━━━━━ Provided records ━━━━━

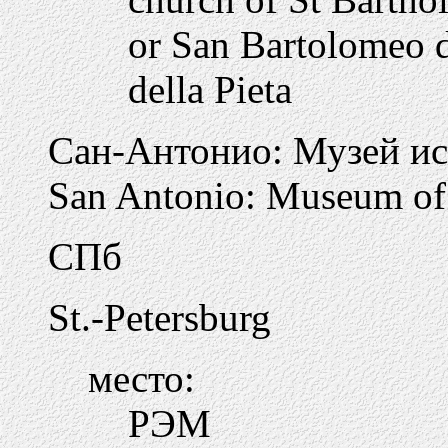
or San Bartolomeo d
della Pieta
Сан-Антонио: Музей ис
San Antonio: Museum of
СПб
St.-Petersburg
место:
РЭМ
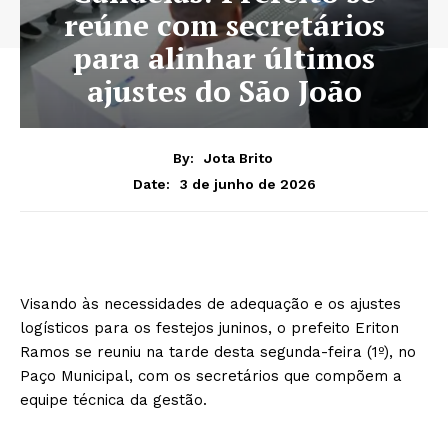
reúne com secretários
para alinhar últimos
ajustes do São João
By:
Jota Brito
3 de junho de 2026
Date:
Visando às necessidades de adequação e os ajustes
logísticos para os festejos juninos, o prefeito Eriton
Ramos se reuniu na tarde desta segunda-feira (1º), no
Paço Municipal, com os secretários que compõem a
equipe técnica da gestão.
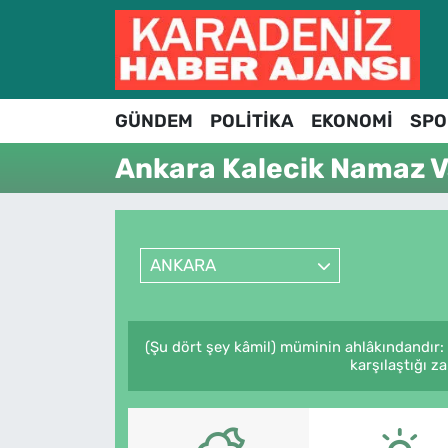
Hava Durumu
GÜNDEM
POLİTİKA
EKONOMİ
SPO
Trafik Durumu
Ankara Kalecik Namaz Va
Süper Lig Puan Durumu ve Fikstür
Tüm Manşetler
ANKARA
Son Dakika Haberleri
Haber Arşivi
(Şu dört şey kâmil) müminin ahlâkındandır:
karşılaştığı z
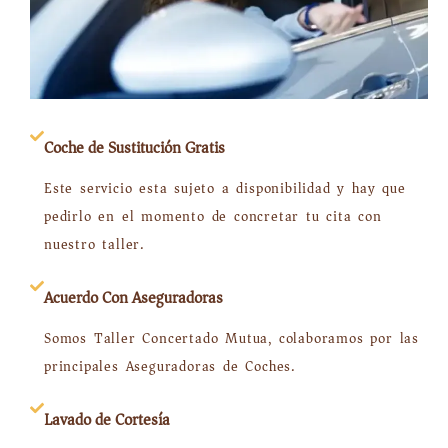
Coche de Sustitución Gratis
Este servicio esta sujeto a disponibilidad y hay que
pedirlo en el momento de concretar tu cita con
nuestro taller.
Acuerdo Con Aseguradoras
Somos Taller Concertado Mutua, colaboramos por las
principales Aseguradoras de Coches.
Lavado de Cortesía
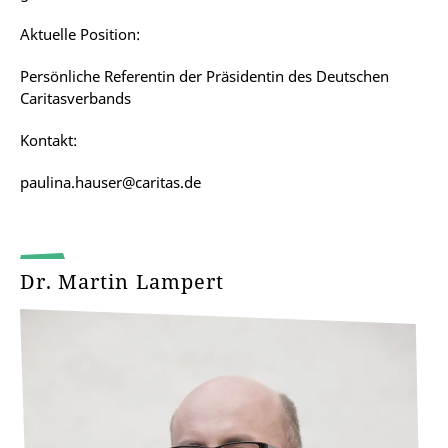
Aktuelle Position:
Persönliche Referentin der Präsidentin des Deutschen
Caritasverbands
Kontakt:
paulina.hauser@caritas.de
Dr. Martin Lampert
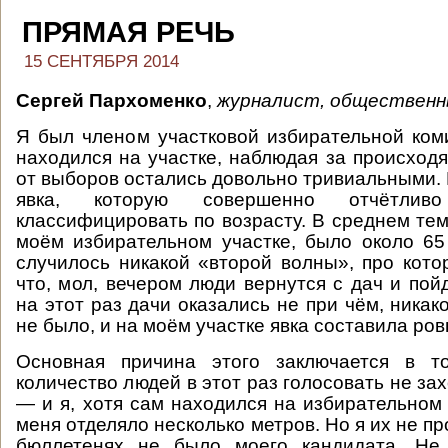
ПРЯМАЯ РЕЧЬ
15 СЕНТЯБРЯ 2014
Сергей Пархоменко
,
журналист, общественн
Я был членом участковой избирательной ком
находился на участке, наблюдая за происход
от выборов остались довольно тривиальными. 
явка, которую совершенно отчётли
классифицировать по возрасту. В среднем тем
моём избирательном участке, было около 65
случилось никакой «второй волны», про котор
что, мол, вечером люди вернутся с дач и пой
на этот раз дачи оказались не при чём, ника
не было, и на моём участке явка составила ро
Основная причина этого заключается в т
количество людей в этот раз голосовать не зах
— и я, хотя сам находился на избирательном 
меня отделяло несколько метров. Но я их не пр
бюллетенях не было моего кандидата. Не 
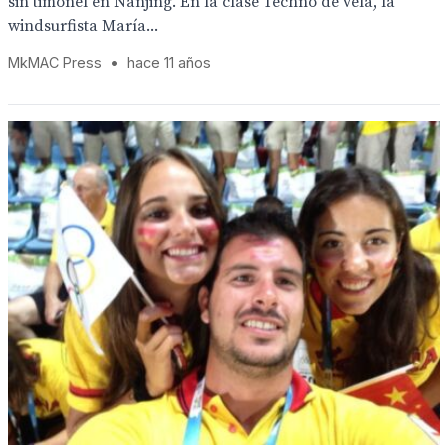
sin timonel en Nanjing. En la clase Techno de vela, la
windsurfista María...
MkMAC Press
•
hace 11 años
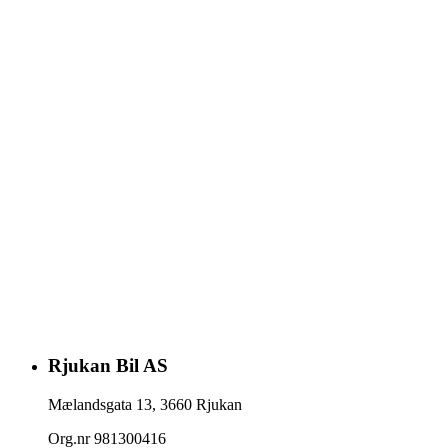
Rjukan Bil AS
Mælandsgata 13
,
3660
Rjukan
Org.nr
981300416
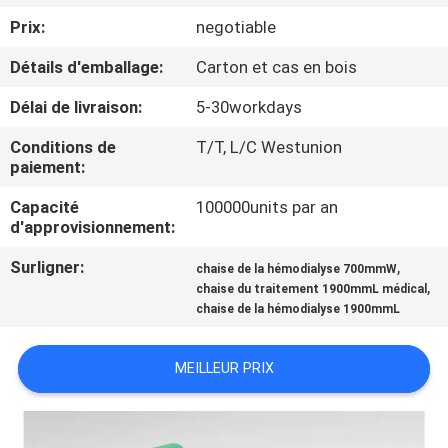
Prix:
negotiable
CONTRÔLE
Détails d'emballage:
Carton et cas en bois
DE
Délai de livraison:
5-30workdays
QUALITÉ
Conditions de
T/T, L/C Westunion
paiement:
CONTACTEZ-
Capacité
100000units par an
NOUS
d'approvisionnement:
Surligner:
,
chaise de la hémodialyse 700mmW
NOUVELLES
,
chaise du traitement 1900mmL médical
chaise de la hémodialyse 1900mmL
CAS
MEILLEUR PRIX
PLAN
DU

━━━━━

*The problem:* Return, from the material above, every line with the word "para".

*The completed task:*
para alinhar últimos
logísticos para os festejos juninos, o prefeito Eriton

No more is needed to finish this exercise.